Pues bien, existen diferentes tipos de fuerza, de eso no hay duda, la más conocida es la fuerza física que en cuestión de sexos, mayoritariamente el masculino está mejor dotada de ella. También está la fuerza inteligente, que prevalece al sexo femenino de tener más dotación de pensamientos emocionales.
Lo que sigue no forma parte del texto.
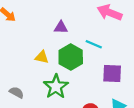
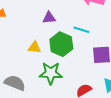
green star: (56, 87) -> (51, 73), turned -30
gray semicircle: (17, 92) -> (15, 83), size x1.5

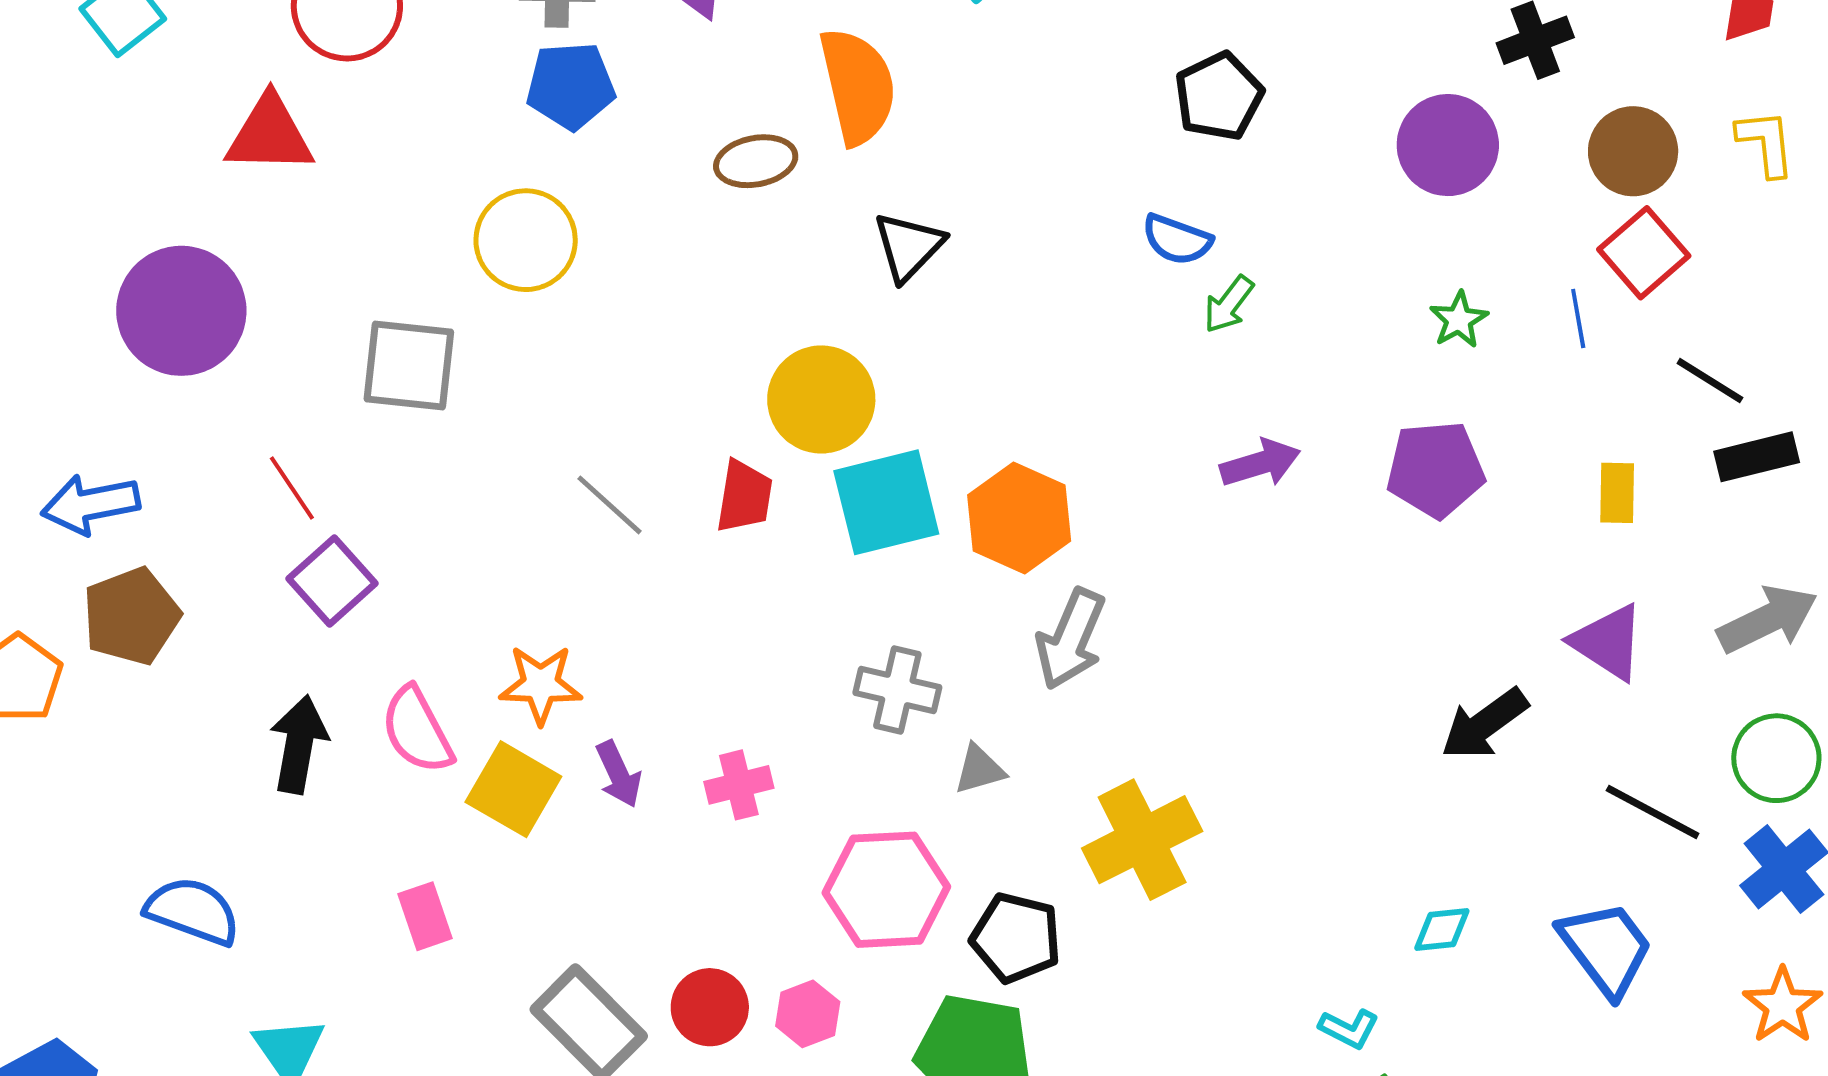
Por naturaleza estás son las características principales de ambos sexos, al menos por norma general, luego ya sabemos que existen excepciones para todo.

Pero yo quiero llegar más allá, como casi siempre, desenmascarar que cualquier tipo de fuerza que desequilibre a sexos masculino y femenino, no son más que habilidades que bien utilizados y compenetradas pueden repercutir beneficiosamente para la supervivencia de ambos sexos. Por mucha rivalidad que produzca, o quieran producir la competitividad de algunos sexistas, ambos sexos están igualados si se saben explotar y compenetrar entre sí, dichas habilidades, y así, es como surge la verdadera fuerza, el verdadero significado de fuerza; poder, coraje, espíritu luchador, perseverancia, fe en tener voluntad para empujar a hacer acciones que nos beneficien. Podemos llamarlo de mil maneras, abreviadamente fuerza, pero conocida como en algún otro post ya he hablado sobre ello La fuerza del corazón o  El poder de la mente.

Ese es el verdadero sentido de la fuerza, pensar con el corazón utilizando la mente, teniendo voluntad por hacer acciones que beneficien tanto a los demás como a nosotros mismos. Esforzarse como si no supusiera un esfuerza, dando como si no esperáramos recibir nada a cambio. Así los frutos serán mucho más beneficiosos y plenos, aplicándolo a cualquier aspecto de nuestra vida, ya sea nuestra vida privada, social, laboral, con nuestra pareja, con nuestra familia, sean cercanos o lejanos, incluso con los parientes o personas que “te caen mal”, porque a lo largo de nuestra vida podemos recorrer mil caminos y mil manera de vivirlas  en todos los aspectos, pero sigue siendo nuestra vida, única e intransferible, digna para vivir y disfrutarla hasta el ultimo momento sin desperdiciar ningún instante, porque todos y cada uno son importantes para ella. Así como las personas que la componen, no solo de buenos momentos vivimos y nos gusta vivir, sino de los malos momentos, e incluso, de personas tóxicas que quizá sean personas que más ayuda necesiten para ver la plenitud de la vida, para ayudarles a superar la amargura negra de sus vidas y que pueden vivir plenamente aprendiendo a disfrutar sus logros y fracasos.